Deleting Data in PeopleSoft HCM
The right to be forgotten, also known as data erasing, is a key part of data privacy laws. To erase employee data for a new hire, you can go to the Applicant ID Delete page. From there, search for your new hire. The right to be forgotten entitles an employee or applicant to compel the organization to erase his or her personal data. If an applicant requests to have his information deleted, the administrator selects the applicant to be deleted and runs the Applicant Delete process.
In another scenario, let’s say an employee has worked for an organization for a year but has now decided to pursue another opportunity and requested that all of his personal information be forgotten. To enable this request, the administrator needs to go to the Person ID Delete page. Once you’re on the page, search for the employee. The administrator can exclude certain tables from deletion. For example, you may want to delete all of the employee’s personal information but keep his payroll data. You can limit the ability to skip the record control and exclusion checks to specific roles. This prevents unauthorized users from deleting personal data that might legally need to be retained.
Access to Sensitive or Identifiable Information in PeopleSoft HCM
While not all attributes can be masked through configuration, it’s important for an organization to know which sensitive data and identifiable fields are in PeopleSoft HCM, where they are used, and who has access to them. To view this information, go to the View References page. This page can be used to search for sensitive data and identifiable fields within PeopleSoft HCM.
For example, the nationality and ethnicity information entered during the onboarding process is considered sensitive or identifiable information. When searching for nationality and ethnicity, you can see where the ethnic group information is accessed throughout the HCM application. You can enter further filter criteria to restrict access or download this information to Excel.
PeopleSoft delivers a sample of personal and sensitive fields in HCM. You can use the Maintain Data Privacy Settings page to see the sample fields that are provided to you within PeopleSoft HCM. Customers are encouraged to add their own custom personal and identifiable fields to this page. You can either add them to existing categories and classification or include your own custom values with the “Add” button.

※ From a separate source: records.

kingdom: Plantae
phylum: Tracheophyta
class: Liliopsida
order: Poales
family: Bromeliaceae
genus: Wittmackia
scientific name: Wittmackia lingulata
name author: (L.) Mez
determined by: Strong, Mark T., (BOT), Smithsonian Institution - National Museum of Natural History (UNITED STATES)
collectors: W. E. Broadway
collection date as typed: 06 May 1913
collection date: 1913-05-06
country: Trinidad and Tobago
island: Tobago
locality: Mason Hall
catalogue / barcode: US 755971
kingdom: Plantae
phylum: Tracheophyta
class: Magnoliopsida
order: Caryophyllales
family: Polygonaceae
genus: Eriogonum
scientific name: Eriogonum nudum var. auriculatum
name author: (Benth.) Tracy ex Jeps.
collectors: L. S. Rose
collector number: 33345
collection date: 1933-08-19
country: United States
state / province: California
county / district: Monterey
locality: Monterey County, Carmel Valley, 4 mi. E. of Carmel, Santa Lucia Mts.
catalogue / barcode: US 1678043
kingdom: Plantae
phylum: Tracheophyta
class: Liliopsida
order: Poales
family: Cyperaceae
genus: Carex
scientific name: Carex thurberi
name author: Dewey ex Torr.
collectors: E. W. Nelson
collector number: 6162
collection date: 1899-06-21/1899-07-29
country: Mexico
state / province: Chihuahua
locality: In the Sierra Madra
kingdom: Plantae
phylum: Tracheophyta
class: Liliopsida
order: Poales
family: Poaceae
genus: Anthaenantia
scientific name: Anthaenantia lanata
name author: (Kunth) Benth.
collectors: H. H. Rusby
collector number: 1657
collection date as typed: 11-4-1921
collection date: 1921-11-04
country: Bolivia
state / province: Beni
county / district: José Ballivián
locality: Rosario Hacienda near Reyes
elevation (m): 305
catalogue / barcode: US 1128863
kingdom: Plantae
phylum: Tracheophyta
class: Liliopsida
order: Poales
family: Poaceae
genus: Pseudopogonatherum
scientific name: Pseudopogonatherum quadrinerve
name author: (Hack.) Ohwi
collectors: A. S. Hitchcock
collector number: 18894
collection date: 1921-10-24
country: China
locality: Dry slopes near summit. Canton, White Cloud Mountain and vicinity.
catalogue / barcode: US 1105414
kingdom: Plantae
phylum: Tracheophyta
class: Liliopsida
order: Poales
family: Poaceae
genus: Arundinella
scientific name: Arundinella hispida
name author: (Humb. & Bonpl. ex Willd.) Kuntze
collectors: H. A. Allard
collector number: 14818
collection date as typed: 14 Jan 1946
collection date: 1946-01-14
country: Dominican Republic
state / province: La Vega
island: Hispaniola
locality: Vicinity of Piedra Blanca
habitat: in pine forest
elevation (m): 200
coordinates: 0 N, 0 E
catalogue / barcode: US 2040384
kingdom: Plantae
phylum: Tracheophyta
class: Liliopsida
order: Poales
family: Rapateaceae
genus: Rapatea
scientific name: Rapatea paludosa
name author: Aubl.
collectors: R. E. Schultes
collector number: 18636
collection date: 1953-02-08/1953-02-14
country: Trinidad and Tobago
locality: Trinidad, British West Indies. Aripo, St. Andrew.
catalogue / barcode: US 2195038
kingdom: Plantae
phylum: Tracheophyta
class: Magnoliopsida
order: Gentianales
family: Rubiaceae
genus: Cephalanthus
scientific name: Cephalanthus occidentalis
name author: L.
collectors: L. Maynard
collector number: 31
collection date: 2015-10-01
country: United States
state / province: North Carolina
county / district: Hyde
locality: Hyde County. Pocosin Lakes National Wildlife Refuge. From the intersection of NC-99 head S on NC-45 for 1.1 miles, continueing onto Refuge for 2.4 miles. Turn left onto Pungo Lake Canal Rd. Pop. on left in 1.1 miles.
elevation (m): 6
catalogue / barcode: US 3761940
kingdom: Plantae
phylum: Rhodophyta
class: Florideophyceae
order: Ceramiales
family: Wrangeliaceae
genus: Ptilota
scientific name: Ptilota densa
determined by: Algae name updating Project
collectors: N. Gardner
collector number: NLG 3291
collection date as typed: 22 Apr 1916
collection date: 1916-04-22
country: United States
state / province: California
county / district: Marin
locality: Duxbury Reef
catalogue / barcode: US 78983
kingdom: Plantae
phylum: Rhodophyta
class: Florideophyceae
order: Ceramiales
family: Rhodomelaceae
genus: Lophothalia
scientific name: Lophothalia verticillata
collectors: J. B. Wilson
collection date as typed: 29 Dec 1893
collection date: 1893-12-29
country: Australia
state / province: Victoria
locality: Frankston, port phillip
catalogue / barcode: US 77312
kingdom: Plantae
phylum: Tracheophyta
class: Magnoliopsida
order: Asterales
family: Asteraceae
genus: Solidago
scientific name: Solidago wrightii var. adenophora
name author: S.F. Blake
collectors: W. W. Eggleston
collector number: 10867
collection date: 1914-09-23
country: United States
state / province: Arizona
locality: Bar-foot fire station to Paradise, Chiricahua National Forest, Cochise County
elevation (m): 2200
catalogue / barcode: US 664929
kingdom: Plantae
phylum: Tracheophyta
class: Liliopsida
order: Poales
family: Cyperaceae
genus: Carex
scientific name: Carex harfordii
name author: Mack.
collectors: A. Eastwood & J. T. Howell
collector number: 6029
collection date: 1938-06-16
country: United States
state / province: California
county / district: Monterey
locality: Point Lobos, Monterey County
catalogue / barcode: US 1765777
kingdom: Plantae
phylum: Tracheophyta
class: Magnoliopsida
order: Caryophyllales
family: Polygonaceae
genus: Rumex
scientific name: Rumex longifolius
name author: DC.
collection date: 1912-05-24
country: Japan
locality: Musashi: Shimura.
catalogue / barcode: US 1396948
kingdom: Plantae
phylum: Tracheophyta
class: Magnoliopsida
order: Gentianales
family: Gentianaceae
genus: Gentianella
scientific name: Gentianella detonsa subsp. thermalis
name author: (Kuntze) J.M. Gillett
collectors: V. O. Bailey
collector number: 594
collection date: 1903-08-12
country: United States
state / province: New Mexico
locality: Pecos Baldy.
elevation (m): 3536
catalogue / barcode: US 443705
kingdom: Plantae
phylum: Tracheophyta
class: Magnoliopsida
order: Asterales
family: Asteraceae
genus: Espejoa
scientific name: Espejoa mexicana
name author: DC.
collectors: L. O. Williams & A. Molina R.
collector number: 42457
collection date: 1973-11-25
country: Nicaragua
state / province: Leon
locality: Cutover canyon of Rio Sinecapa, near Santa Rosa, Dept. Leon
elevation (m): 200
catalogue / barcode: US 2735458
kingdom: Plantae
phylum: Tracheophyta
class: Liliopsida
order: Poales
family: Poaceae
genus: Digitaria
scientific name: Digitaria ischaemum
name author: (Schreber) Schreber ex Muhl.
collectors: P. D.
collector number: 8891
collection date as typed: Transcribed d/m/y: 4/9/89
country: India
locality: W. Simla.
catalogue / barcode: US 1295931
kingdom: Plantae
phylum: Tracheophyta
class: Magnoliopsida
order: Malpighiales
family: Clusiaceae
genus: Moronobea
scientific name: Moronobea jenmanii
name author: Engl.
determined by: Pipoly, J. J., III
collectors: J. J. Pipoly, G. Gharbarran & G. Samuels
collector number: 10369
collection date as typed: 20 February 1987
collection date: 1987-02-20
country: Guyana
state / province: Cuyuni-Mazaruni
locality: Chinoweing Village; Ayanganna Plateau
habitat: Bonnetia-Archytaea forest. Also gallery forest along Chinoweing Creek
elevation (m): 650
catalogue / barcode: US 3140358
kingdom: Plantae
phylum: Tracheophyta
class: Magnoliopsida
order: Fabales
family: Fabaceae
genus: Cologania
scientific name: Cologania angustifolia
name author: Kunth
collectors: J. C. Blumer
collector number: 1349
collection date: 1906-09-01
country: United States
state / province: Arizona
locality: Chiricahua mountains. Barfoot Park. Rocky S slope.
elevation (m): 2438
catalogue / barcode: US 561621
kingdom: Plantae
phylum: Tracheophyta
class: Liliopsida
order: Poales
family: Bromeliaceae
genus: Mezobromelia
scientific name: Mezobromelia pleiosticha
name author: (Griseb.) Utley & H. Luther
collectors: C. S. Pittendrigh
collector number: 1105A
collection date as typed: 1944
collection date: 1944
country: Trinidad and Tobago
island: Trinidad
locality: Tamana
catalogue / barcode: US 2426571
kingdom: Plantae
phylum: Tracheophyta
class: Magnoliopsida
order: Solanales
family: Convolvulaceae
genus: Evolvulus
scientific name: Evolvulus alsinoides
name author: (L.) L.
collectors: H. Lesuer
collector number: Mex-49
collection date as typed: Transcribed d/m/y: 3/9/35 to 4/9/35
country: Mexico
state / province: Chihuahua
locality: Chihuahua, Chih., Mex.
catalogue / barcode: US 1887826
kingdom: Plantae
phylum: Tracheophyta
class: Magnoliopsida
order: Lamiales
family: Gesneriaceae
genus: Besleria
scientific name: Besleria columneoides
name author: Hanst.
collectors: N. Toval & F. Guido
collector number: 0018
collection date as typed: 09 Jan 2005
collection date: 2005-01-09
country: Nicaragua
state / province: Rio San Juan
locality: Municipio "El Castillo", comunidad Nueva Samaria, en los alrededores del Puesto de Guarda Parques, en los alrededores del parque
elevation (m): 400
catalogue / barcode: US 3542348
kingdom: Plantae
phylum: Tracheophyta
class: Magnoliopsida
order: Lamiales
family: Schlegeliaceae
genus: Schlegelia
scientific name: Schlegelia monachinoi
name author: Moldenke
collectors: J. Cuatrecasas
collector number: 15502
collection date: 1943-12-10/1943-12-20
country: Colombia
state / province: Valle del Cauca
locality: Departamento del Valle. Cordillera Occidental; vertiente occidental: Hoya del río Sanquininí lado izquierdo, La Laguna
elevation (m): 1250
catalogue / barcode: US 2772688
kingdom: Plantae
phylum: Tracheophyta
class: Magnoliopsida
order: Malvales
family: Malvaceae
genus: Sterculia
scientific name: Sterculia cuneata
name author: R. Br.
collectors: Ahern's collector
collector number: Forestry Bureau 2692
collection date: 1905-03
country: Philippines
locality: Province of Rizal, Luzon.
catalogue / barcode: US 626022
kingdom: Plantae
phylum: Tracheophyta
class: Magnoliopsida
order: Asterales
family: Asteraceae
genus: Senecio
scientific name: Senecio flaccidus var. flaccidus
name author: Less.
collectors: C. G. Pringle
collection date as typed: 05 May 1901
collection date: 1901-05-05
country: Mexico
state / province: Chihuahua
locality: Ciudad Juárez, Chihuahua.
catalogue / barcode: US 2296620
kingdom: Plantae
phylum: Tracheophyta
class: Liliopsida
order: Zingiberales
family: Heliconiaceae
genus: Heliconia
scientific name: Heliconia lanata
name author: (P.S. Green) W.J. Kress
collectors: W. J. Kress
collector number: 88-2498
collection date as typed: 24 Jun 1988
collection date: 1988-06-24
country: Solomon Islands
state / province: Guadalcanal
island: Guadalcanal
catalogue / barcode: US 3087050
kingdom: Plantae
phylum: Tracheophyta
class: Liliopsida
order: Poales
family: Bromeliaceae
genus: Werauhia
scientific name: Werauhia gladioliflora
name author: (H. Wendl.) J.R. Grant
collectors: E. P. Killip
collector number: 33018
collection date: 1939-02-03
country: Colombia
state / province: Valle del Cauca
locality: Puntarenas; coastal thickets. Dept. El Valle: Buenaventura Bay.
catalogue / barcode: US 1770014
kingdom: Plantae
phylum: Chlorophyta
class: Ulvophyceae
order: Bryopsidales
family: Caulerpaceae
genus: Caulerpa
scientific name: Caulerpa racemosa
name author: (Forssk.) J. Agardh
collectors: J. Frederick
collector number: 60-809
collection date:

Organizations can use the Update References option to reflect the use of these fields, including your custom pages and queries. In the Select Reference Type module, you can select the reference type that needs an update or refresh.
Conclusion
Now, more than ever before, it’s vital for organizations to maintain a high level or data privacy for their employees and applicants. It’s a good practice to review the national and local laws covering the locations in which you conduct business. PeopleSoft HCM provides several capabilities to assist customers in managing data privacy. To stay current with legislative updates in PeopleSoft HCM, keep up with the PeopleSoft Legislative Updates page full of Oracle blogs and updates.